(Items listed in a dataset)
---

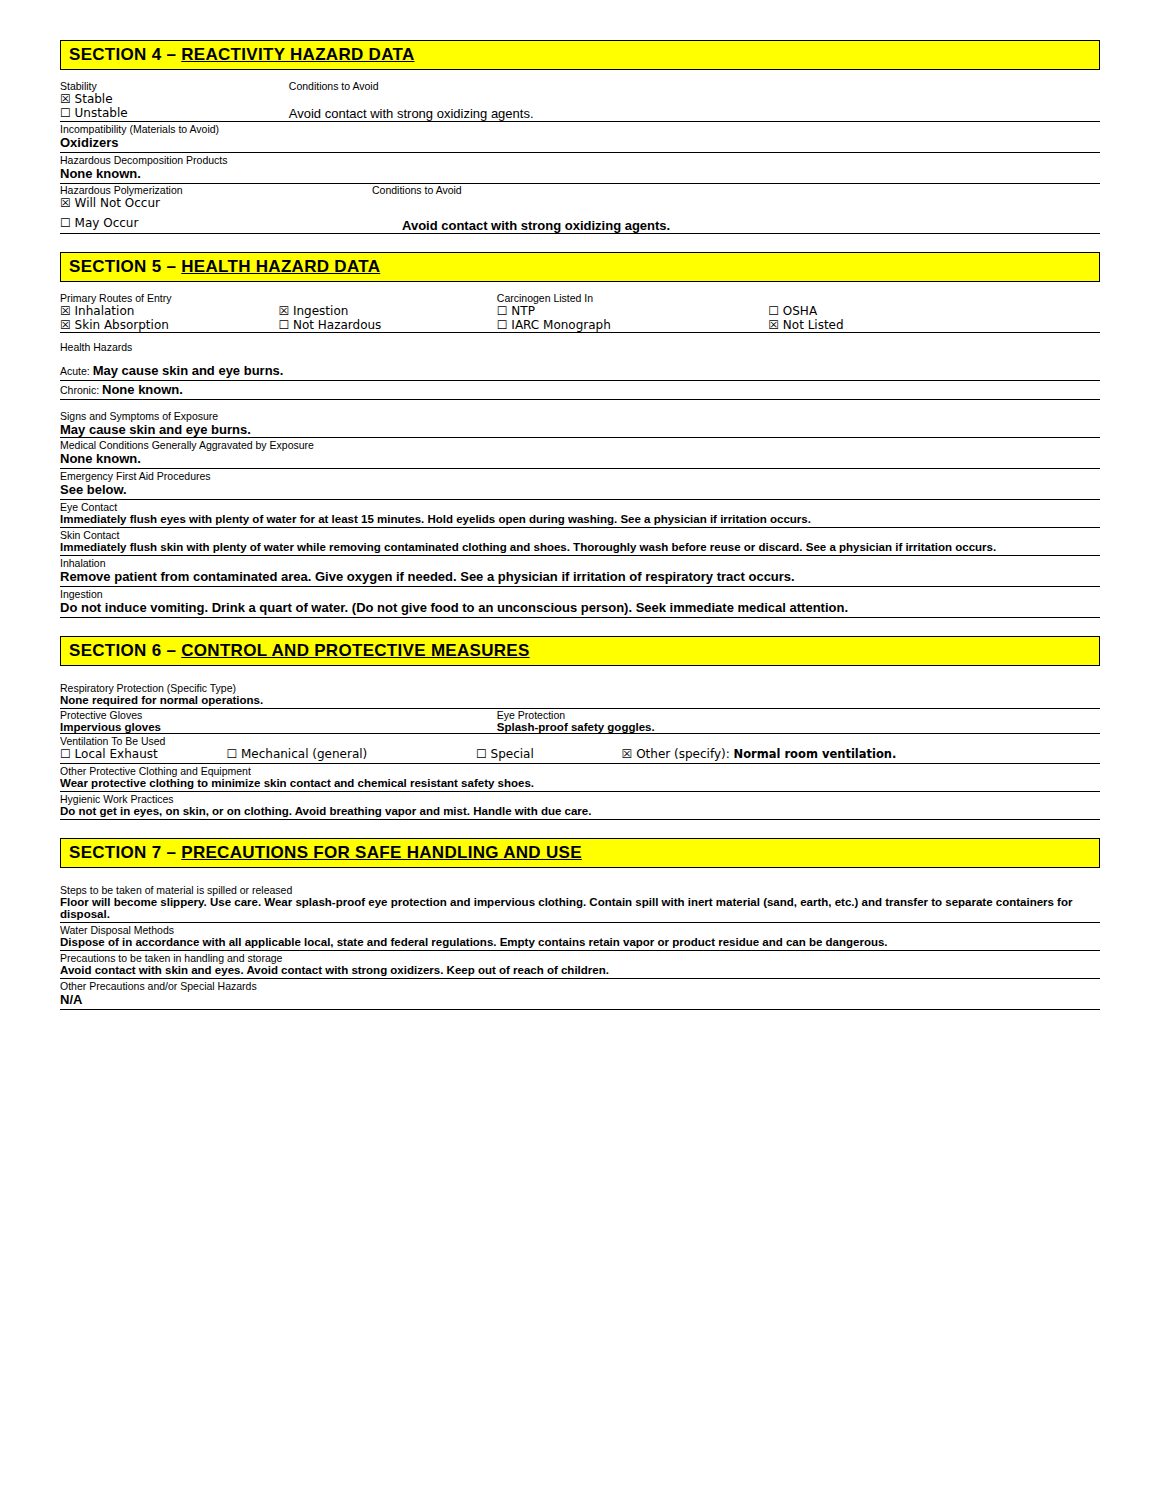SECTION 4 – REACTIVITY HAZARD DATA
| Stability ☒ Stable ☐ Unstable | Conditions to Avoid Avoid contact with strong oxidizing agents. |
Incompatibility (Materials to Avoid)
Oxidizers
Hazardous Decomposition Products
None known.
| Hazardous Polymerization ☒ Will Not Occur ☐ May Occur | Conditions to Avoid Avoid contact with strong oxidizing agents. |
SECTION 5 – HEALTH HAZARD DATA
| Primary Routes of Entry / ☒ Inhalation / ☒ Ingestion / / ☒ Skin Absorption / ☐ Not Hazardous / | Carcinogen Listed In / ☐ NTP / ☐ OSHA / / ☐ IARC Monograph / ☒ Not Listed / |
Health Hazards
Acute: May cause skin and eye burns.
Chronic: None known.
Signs and Symptoms of Exposure
May cause skin and eye burns.
Medical Conditions Generally Aggravated by Exposure
None known.
Emergency First Aid Procedures
See below.
Eye Contact
Immediately flush eyes with plenty of water for at least 15 minutes. Hold eyelids open during washing. See a physician if irritation occurs.
Skin Contact
Immediately flush skin with plenty of water while removing contaminated clothing and shoes. Thoroughly wash before reuse or discard. See a physician if irritation occurs.
Inhalation
Remove patient from contaminated area. Give oxygen if needed. See a physician if irritation of respiratory tract occurs.
Ingestion
Do not induce vomiting. Drink a quart of water. (Do not give food to an unconscious person). Seek immediate medical attention.
SECTION 6 – CONTROL AND PROTECTIVE MEASURES
Respiratory Protection (Specific Type)
None required for normal operations.
| Protective Gloves Impervious gloves | Eye Protection Splash-proof safety goggles. |
Ventilation To Be Used
| ☐ Local Exhaust | ☐ Mechanical (general) | ☐ Special | ☒ Other (specify): Normal room ventilation. |
Other Protective Clothing and Equipment
Wear protective clothing to minimize skin contact and chemical resistant safety shoes.
Hygienic Work Practices
Do not get in eyes, on skin, or on clothing. Avoid breathing vapor and mist. Handle with due care.
SECTION 7 – PRECAUTIONS FOR SAFE HANDLING AND USE
Steps to be taken of material is spilled or released
Floor will become slippery. Use care. Wear splash-proof eye protection and impervious clothing. Contain spill with inert material (sand, earth, etc.) and transfer to separate containers for disposal.
Water Disposal Methods
Dispose of in accordance with all applicable local, state and federal regulations. Empty contains retain vapor or product residue and can be dangerous.
Precautions to be taken in handling and storage
Avoid contact with skin and eyes. Avoid contact with strong oxidizers. Keep out of reach of children.
Other Precautions and/or Special Hazards
N/A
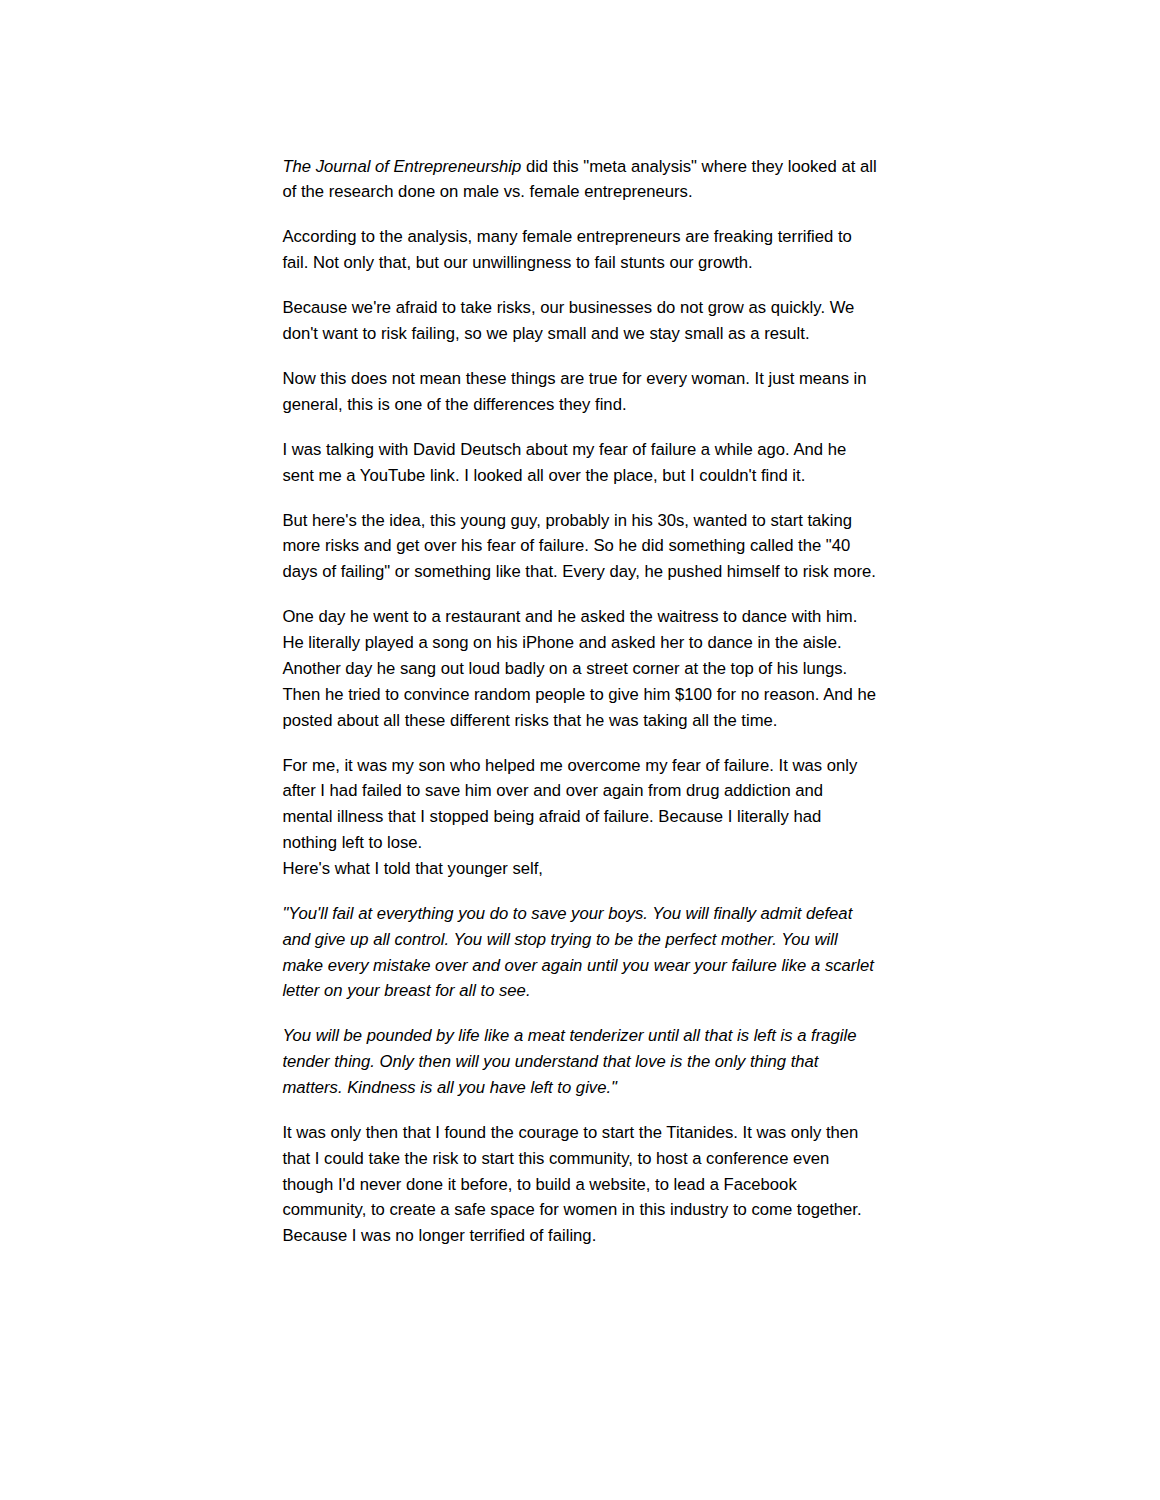The Journal of Entrepreneurship did this "meta analysis" where they looked at all of the research done on male vs. female entrepreneurs.
According to the analysis, many female entrepreneurs are freaking terrified to fail. Not only that, but our unwillingness to fail stunts our growth.
Because we're afraid to take risks, our businesses do not grow as quickly. We don't want to risk failing, so we play small and we stay small as a result.
Now this does not mean these things are true for every woman. It just means in general, this is one of the differences they find.
I was talking with David Deutsch about my fear of failure a while ago. And he sent me a YouTube link. I looked all over the place, but I couldn't find it.
But here's the idea, this young guy, probably in his 30s, wanted to start taking more risks and get over his fear of failure. So he did something called the "40 days of failing" or something like that. Every day, he pushed himself to risk more.
One day he went to a restaurant and he asked the waitress to dance with him. He literally played a song on his iPhone and asked her to dance in the aisle. Another day he sang out loud badly on a street corner at the top of his lungs. Then he tried to convince random people to give him $100 for no reason. And he posted about all these different risks that he was taking all the time.
For me, it was my son who helped me overcome my fear of failure. It was only after I had failed to save him over and over again from drug addiction and mental illness that I stopped being afraid of failure. Because I literally had nothing left to lose.
Here's what I told that younger self,
"You'll fail at everything you do to save your boys. You will finally admit defeat and give up all control. You will stop trying to be the perfect mother. You will make every mistake over and over again until you wear your failure like a scarlet letter on your breast for all to see.
You will be pounded by life like a meat tenderizer until all that is left is a fragile tender thing. Only then will you understand that love is the only thing that matters. Kindness is all you have left to give."
It was only then that I found the courage to start the Titanides. It was only then that I could take the risk to start this community, to host a conference even though I'd never done it before, to build a website, to lead a Facebook community, to create a safe space for women in this industry to come together. Because I was no longer terrified of failing.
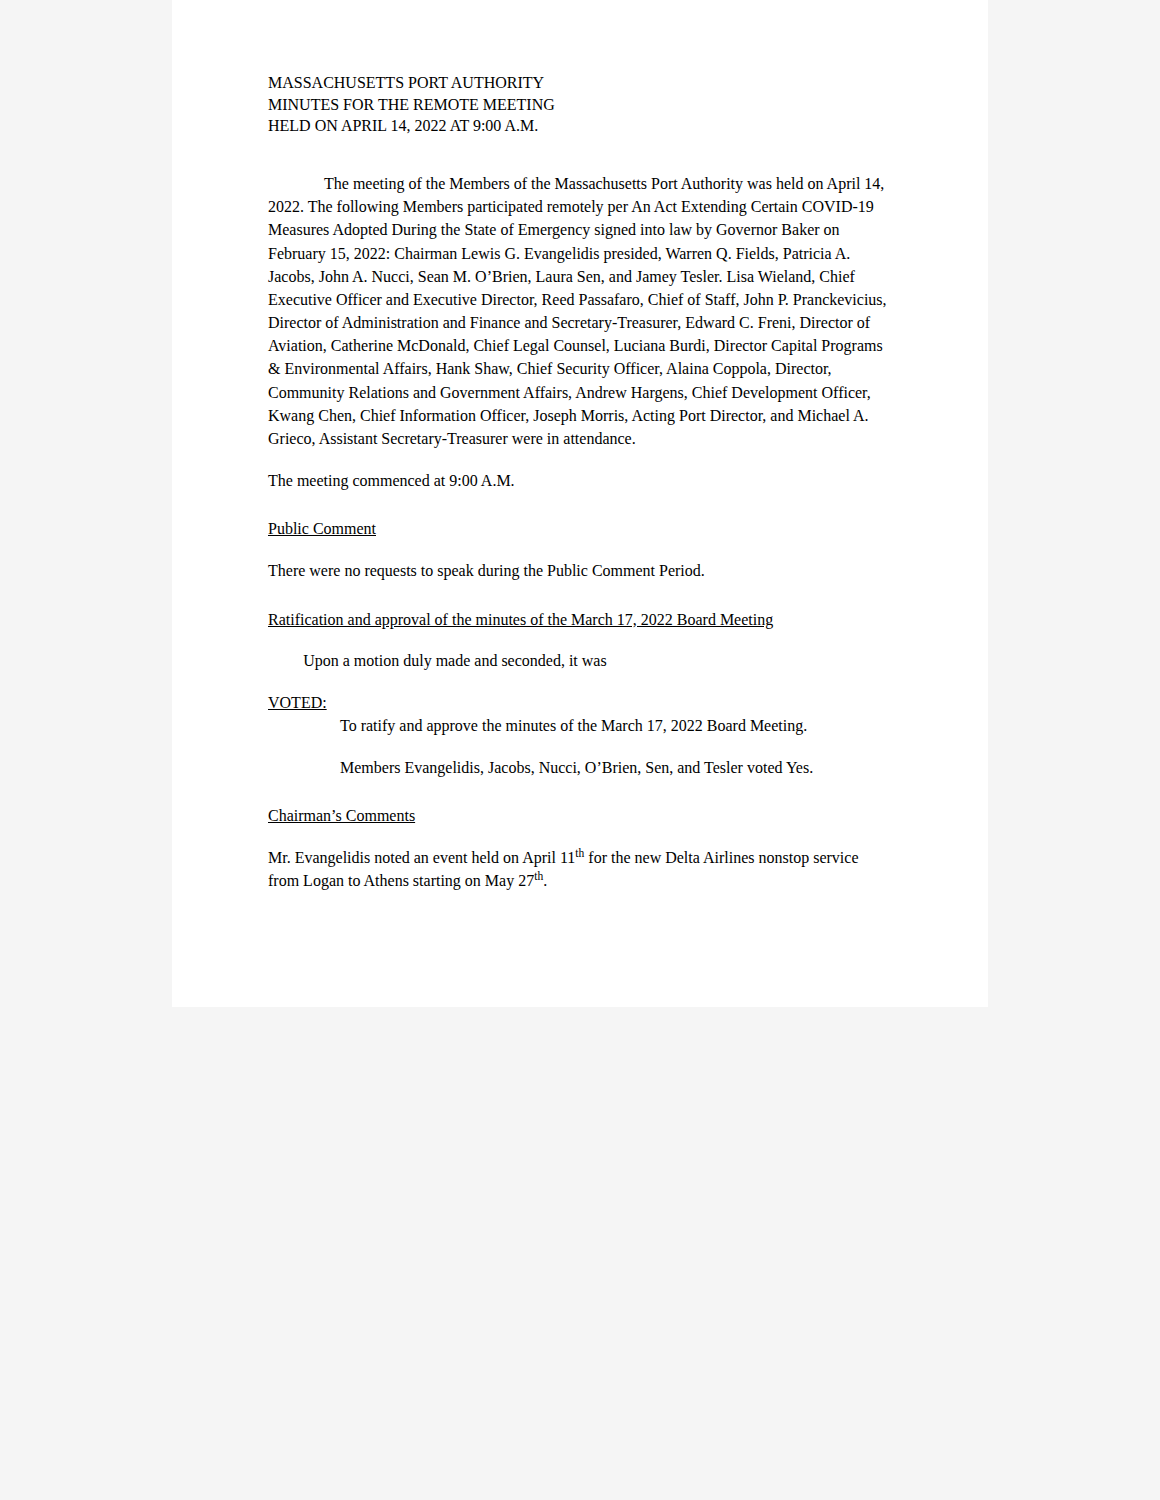MASSACHUSETTS PORT AUTHORITY
MINUTES FOR THE REMOTE MEETING
HELD ON APRIL 14, 2022 AT 9:00 A.M.
The meeting of the Members of the Massachusetts Port Authority was held on April 14, 2022. The following Members participated remotely per An Act Extending Certain COVID-19 Measures Adopted During the State of Emergency signed into law by Governor Baker on February 15, 2022: Chairman Lewis G. Evangelidis presided, Warren Q. Fields, Patricia A. Jacobs, John A. Nucci, Sean M. O’Brien, Laura Sen, and Jamey Tesler. Lisa Wieland, Chief Executive Officer and Executive Director, Reed Passafaro, Chief of Staff, John P. Pranckevicius, Director of Administration and Finance and Secretary-Treasurer, Edward C. Freni, Director of Aviation, Catherine McDonald, Chief Legal Counsel, Luciana Burdi, Director Capital Programs & Environmental Affairs, Hank Shaw, Chief Security Officer, Alaina Coppola, Director, Community Relations and Government Affairs, Andrew Hargens, Chief Development Officer, Kwang Chen, Chief Information Officer, Joseph Morris, Acting Port Director, and Michael A. Grieco, Assistant Secretary-Treasurer were in attendance.
The meeting commenced at 9:00 A.M.
Public Comment
There were no requests to speak during the Public Comment Period.
Ratification and approval of the minutes of the March 17, 2022 Board Meeting
Upon a motion duly made and seconded, it was
VOTED:
To ratify and approve the minutes of the March 17, 2022 Board Meeting.
Members Evangelidis, Jacobs, Nucci, O’Brien, Sen, and Tesler voted Yes.
Chairman’s Comments
Mr. Evangelidis noted an event held on April 11th for the new Delta Airlines nonstop service from Logan to Athens starting on May 27th.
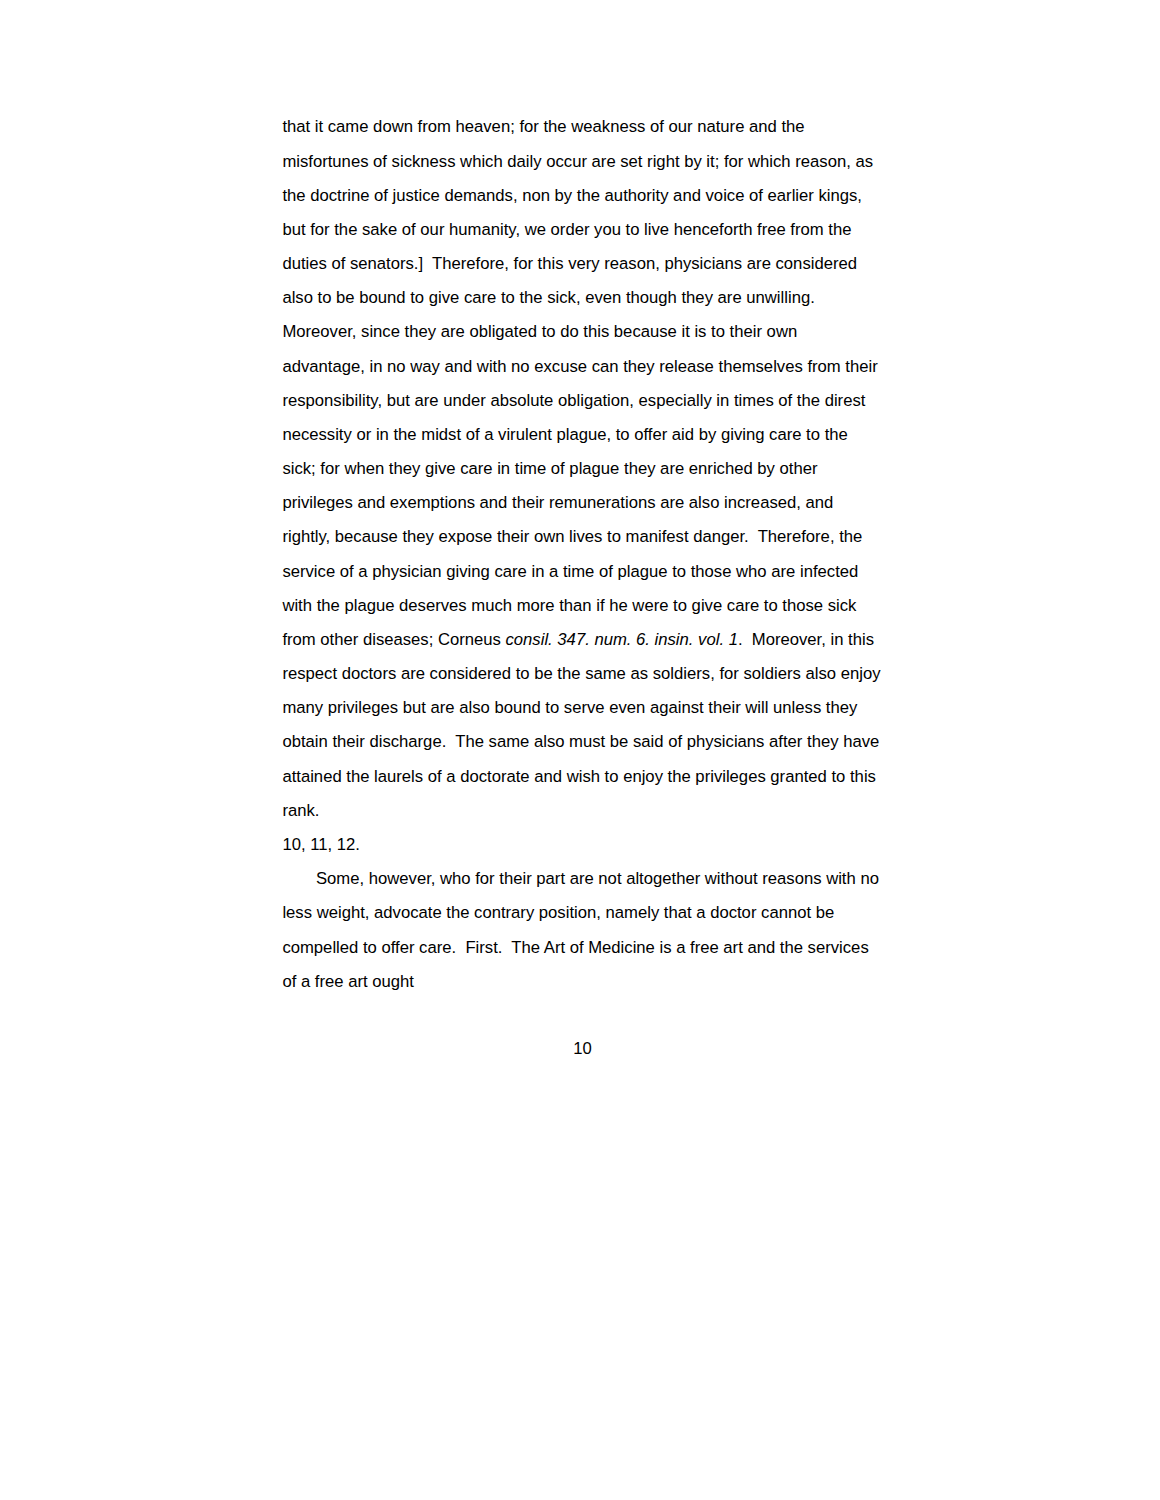that it came down from heaven; for the weakness of our nature and the misfortunes of sickness which daily occur are set right by it; for which reason, as the doctrine of justice demands, non by the authority and voice of earlier kings, but for the sake of our humanity, we order you to live henceforth free from the duties of senators.] Therefore, for this very reason, physicians are considered also to be bound to give care to the sick, even though they are unwilling. Moreover, since they are obligated to do this because it is to their own advantage, in no way and with no excuse can they release themselves from their responsibility, but are under absolute obligation, especially in times of the direst necessity or in the midst of a virulent plague, to offer aid by giving care to the sick; for when they give care in time of plague they are enriched by other privileges and exemptions and their remunerations are also increased, and rightly, because they expose their own lives to manifest danger. Therefore, the service of a physician giving care in a time of plague to those who are infected with the plague deserves much more than if he were to give care to those sick from other diseases; Corneus consil. 347. num. 6. insin. vol. 1. Moreover, in this respect doctors are considered to be the same as soldiers, for soldiers also enjoy many privileges but are also bound to serve even against their will unless they obtain their discharge. The same also must be said of physicians after they have attained the laurels of a doctorate and wish to enjoy the privileges granted to this rank.
10, 11, 12.
Some, however, who for their part are not altogether without reasons with no less weight, advocate the contrary position, namely that a doctor cannot be compelled to offer care. First. The Art of Medicine is a free art and the services of a free art ought
10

---

- _Your objective_
No pictures should appear in the copy, which holds exactly the lines from the first line of the data through the line with "SECTION 5 – HEALTH HAZARD DATA" and nothing else.

- _Written answer_
SECTION 4 – REACTIVITY HAZARD DATA
| Stability ☒ Stable ☐ Unstable | Conditions to Avoid Avoid contact with strong oxidizing agents. |
Incompatibility (Materials to Avoid)
Oxidizers
Hazardous Decomposition Products
None known.
| Hazardous Polymerization ☒ Will Not Occur ☐ May Occur | Conditions to Avoid Avoid contact with strong oxidizing agents. |
SECTION 5 – HEALTH HAZARD DATA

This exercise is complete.